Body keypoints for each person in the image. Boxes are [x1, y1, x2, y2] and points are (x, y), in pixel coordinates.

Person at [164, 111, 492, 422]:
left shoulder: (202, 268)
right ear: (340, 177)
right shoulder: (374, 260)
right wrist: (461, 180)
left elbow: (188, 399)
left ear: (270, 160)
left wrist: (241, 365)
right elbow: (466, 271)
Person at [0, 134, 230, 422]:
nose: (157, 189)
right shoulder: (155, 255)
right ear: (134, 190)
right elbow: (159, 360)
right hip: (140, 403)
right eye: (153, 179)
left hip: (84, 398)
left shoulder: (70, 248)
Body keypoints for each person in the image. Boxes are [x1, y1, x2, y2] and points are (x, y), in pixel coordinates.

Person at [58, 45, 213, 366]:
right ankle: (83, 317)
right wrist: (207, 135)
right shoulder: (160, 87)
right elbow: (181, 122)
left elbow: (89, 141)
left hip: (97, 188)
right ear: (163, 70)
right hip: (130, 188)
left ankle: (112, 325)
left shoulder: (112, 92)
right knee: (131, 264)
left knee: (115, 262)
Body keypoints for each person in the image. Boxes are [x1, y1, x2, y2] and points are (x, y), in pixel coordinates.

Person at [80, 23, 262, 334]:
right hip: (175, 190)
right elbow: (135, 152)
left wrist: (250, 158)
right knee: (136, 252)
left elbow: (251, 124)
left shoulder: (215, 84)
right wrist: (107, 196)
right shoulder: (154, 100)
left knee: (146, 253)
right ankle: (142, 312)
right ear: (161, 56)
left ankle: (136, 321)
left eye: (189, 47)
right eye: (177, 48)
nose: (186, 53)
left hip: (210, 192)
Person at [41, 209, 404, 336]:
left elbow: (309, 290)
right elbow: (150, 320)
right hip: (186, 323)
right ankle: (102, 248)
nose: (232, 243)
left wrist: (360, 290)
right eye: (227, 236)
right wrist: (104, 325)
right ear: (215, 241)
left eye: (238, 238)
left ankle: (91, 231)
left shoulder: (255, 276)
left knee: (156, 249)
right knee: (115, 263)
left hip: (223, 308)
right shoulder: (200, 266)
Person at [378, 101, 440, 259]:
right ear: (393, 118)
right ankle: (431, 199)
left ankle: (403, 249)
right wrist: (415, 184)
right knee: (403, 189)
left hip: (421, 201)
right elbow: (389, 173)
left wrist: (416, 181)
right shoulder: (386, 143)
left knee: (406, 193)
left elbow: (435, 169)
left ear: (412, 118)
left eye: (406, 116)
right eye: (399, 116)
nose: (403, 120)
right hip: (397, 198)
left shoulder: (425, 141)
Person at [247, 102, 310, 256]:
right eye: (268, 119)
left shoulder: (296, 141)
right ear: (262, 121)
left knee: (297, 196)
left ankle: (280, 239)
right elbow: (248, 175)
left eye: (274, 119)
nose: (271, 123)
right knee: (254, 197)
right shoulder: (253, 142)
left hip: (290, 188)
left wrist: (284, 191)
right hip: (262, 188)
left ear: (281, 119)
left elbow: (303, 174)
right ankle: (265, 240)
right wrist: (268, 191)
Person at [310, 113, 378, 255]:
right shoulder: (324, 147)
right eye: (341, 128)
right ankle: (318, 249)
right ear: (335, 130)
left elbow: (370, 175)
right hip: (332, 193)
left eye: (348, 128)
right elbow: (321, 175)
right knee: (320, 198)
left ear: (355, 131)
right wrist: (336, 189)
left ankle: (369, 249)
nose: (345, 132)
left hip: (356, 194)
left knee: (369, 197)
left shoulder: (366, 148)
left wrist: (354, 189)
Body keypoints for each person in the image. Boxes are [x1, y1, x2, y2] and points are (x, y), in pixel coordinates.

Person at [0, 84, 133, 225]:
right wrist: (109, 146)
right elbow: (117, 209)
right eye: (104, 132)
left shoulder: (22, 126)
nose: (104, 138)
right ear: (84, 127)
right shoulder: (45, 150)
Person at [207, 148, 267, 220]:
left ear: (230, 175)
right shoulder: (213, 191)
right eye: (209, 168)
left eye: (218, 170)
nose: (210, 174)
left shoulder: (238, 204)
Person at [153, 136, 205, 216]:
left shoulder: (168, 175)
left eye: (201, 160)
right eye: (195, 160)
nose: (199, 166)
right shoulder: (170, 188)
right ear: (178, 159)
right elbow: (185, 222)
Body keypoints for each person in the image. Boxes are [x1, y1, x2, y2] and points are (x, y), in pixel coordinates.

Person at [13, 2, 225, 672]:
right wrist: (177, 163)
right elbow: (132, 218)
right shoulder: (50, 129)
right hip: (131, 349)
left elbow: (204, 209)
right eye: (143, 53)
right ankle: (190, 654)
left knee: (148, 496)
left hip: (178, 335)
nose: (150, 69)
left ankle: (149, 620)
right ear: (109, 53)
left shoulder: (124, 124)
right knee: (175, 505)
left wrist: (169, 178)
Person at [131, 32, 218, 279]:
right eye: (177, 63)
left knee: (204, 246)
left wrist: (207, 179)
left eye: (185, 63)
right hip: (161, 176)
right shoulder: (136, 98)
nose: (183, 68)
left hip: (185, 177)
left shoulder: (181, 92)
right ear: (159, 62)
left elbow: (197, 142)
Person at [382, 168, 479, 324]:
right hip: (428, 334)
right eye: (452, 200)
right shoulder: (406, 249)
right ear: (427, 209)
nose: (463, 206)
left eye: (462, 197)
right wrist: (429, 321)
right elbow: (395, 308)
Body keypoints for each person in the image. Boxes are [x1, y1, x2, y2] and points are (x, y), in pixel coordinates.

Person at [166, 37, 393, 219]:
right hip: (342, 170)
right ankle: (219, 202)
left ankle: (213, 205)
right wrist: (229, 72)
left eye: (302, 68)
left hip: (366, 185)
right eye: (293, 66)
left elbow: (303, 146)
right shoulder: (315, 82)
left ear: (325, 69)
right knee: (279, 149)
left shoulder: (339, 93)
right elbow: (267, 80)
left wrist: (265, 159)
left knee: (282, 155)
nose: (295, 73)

════════

- **Work instruction**
The whole listing above needs to be transcribed exactly.

- **Solution to this exercise**
Body keypoints for each person in the image. Boxes are [x1, y1, x2, y2] and points are (x, y), in pixel coordinates.

Person at [164, 111, 492, 422]:
left shoulder: (202, 268)
right ear: (340, 177)
right shoulder: (374, 260)
right wrist: (461, 180)
left elbow: (188, 399)
left ear: (270, 160)
left wrist: (241, 365)
right elbow: (466, 271)
Person at [0, 134, 230, 422]:
nose: (157, 189)
right shoulder: (155, 255)
right ear: (134, 190)
right elbow: (159, 360)
right hip: (140, 403)
right eye: (153, 179)
left hip: (84, 398)
left shoulder: (70, 248)
Body keypoints for each person in the image. Boxes are [x1, y1, x2, y2] and points are (x, y), in pixel coordinates.

Person at [58, 45, 213, 366]:
right ankle: (83, 317)
right wrist: (207, 135)
right shoulder: (160, 87)
right elbow: (181, 122)
left elbow: (89, 141)
left hip: (97, 188)
right ear: (163, 70)
right hip: (130, 188)
left ankle: (112, 325)
left shoulder: (112, 92)
right knee: (131, 264)
left knee: (115, 262)
Body keypoints for each person in the image. Boxes are [x1, y1, x2, y2] and points are (x, y), in pixel coordinates.

Person at [80, 23, 262, 334]:
right hip: (175, 190)
right elbow: (135, 152)
left wrist: (250, 158)
right knee: (136, 252)
left elbow: (251, 124)
left shoulder: (215, 84)
right wrist: (107, 196)
right shoulder: (154, 100)
left knee: (146, 253)
right ankle: (142, 312)
right ear: (161, 56)
left ankle: (136, 321)
left eye: (189, 47)
right eye: (177, 48)
nose: (186, 53)
left hip: (210, 192)
Person at [41, 209, 404, 336]:
left elbow: (309, 290)
right elbow: (150, 320)
right hip: (186, 323)
right ankle: (102, 248)
nose: (232, 243)
left wrist: (360, 290)
right eye: (227, 236)
right wrist: (104, 325)
right ear: (215, 241)
left eye: (238, 238)
left ankle: (91, 231)
left shoulder: (255, 276)
left knee: (156, 249)
right knee: (115, 263)
left hip: (223, 308)
right shoulder: (200, 266)
Person at [378, 101, 440, 259]:
right ear: (393, 118)
right ankle: (431, 199)
left ankle: (403, 249)
right wrist: (415, 184)
right knee: (403, 189)
left hip: (421, 201)
right elbow: (389, 173)
left wrist: (416, 181)
right shoulder: (386, 143)
left knee: (406, 193)
left elbow: (435, 169)
left ear: (412, 118)
left eye: (406, 116)
right eye: (399, 116)
nose: (403, 120)
right hip: (397, 198)
left shoulder: (425, 141)
Person at [247, 102, 310, 256]:
right eye: (268, 119)
left shoulder: (296, 141)
right ear: (262, 121)
left knee: (297, 196)
left ankle: (280, 239)
right elbow: (248, 175)
left eye: (274, 119)
nose: (271, 123)
right knee: (254, 197)
right shoulder: (253, 142)
left hip: (290, 188)
left wrist: (284, 191)
right hip: (262, 188)
left ear: (281, 119)
left elbow: (303, 174)
right ankle: (265, 240)
right wrist: (268, 191)
Person at [310, 113, 378, 255]:
right shoulder: (324, 147)
right eye: (341, 128)
right ankle: (318, 249)
right ear: (335, 130)
left elbow: (370, 175)
right hip: (332, 193)
left eye: (348, 128)
right elbow: (321, 175)
right knee: (320, 198)
left ear: (355, 131)
right wrist: (336, 189)
left ankle: (369, 249)
nose: (345, 132)
left hip: (356, 194)
left knee: (369, 197)
left shoulder: (366, 148)
left wrist: (354, 189)
Body keypoints for each person in the image. Boxes are [x1, y1, x2, y2] and points are (x, y), in pixel coordinates.

Person at [0, 84, 133, 225]:
right wrist: (109, 146)
right elbow: (117, 209)
right eye: (104, 132)
left shoulder: (22, 126)
nose: (104, 138)
right ear: (84, 127)
right shoulder: (45, 150)
Person at [207, 148, 267, 220]:
left ear: (230, 175)
right shoulder: (213, 191)
right eye: (209, 168)
left eye: (218, 170)
nose: (210, 174)
left shoulder: (238, 204)
Person at [153, 136, 205, 216]:
left shoulder: (168, 175)
left eye: (201, 160)
right eye: (195, 160)
nose: (199, 166)
right shoulder: (170, 188)
right ear: (178, 159)
right elbow: (185, 222)
Body keypoints for each person in the image. Boxes are [x1, y1, x2, y2] and points are (x, y), in pixel coordinates.

Person at [13, 2, 225, 672]:
right wrist: (177, 163)
right elbow: (132, 218)
right shoulder: (50, 129)
right hip: (131, 349)
left elbow: (204, 209)
right eye: (143, 53)
right ankle: (190, 654)
left knee: (148, 496)
left hip: (178, 335)
nose: (150, 69)
left ankle: (149, 620)
right ear: (109, 53)
left shoulder: (124, 124)
right knee: (175, 505)
left wrist: (169, 178)
Person at [131, 32, 218, 279]:
right eye: (177, 63)
left knee: (204, 246)
left wrist: (207, 179)
left eye: (185, 63)
right hip: (161, 176)
right shoulder: (136, 98)
nose: (183, 68)
left hip: (185, 177)
left shoulder: (181, 92)
right ear: (159, 62)
left elbow: (197, 142)
Person at [382, 168, 479, 324]:
right hip: (428, 334)
right eye: (452, 200)
right shoulder: (406, 249)
right ear: (427, 209)
nose: (463, 206)
left eye: (462, 197)
right wrist: (429, 321)
right elbow: (395, 308)
Body keypoints for each person in the image. Boxes are [x1, y1, x2, y2] and points are (x, y), in pixel coordinates.

Person at [166, 37, 393, 219]:
right hip: (342, 170)
right ankle: (219, 202)
left ankle: (213, 205)
right wrist: (229, 72)
left eye: (302, 68)
left hip: (366, 185)
right eye: (293, 66)
left elbow: (303, 146)
right shoulder: (315, 82)
left ear: (325, 69)
right knee: (279, 149)
left shoulder: (339, 93)
right elbow: (267, 80)
left wrist: (265, 159)
left knee: (282, 155)
nose: (295, 73)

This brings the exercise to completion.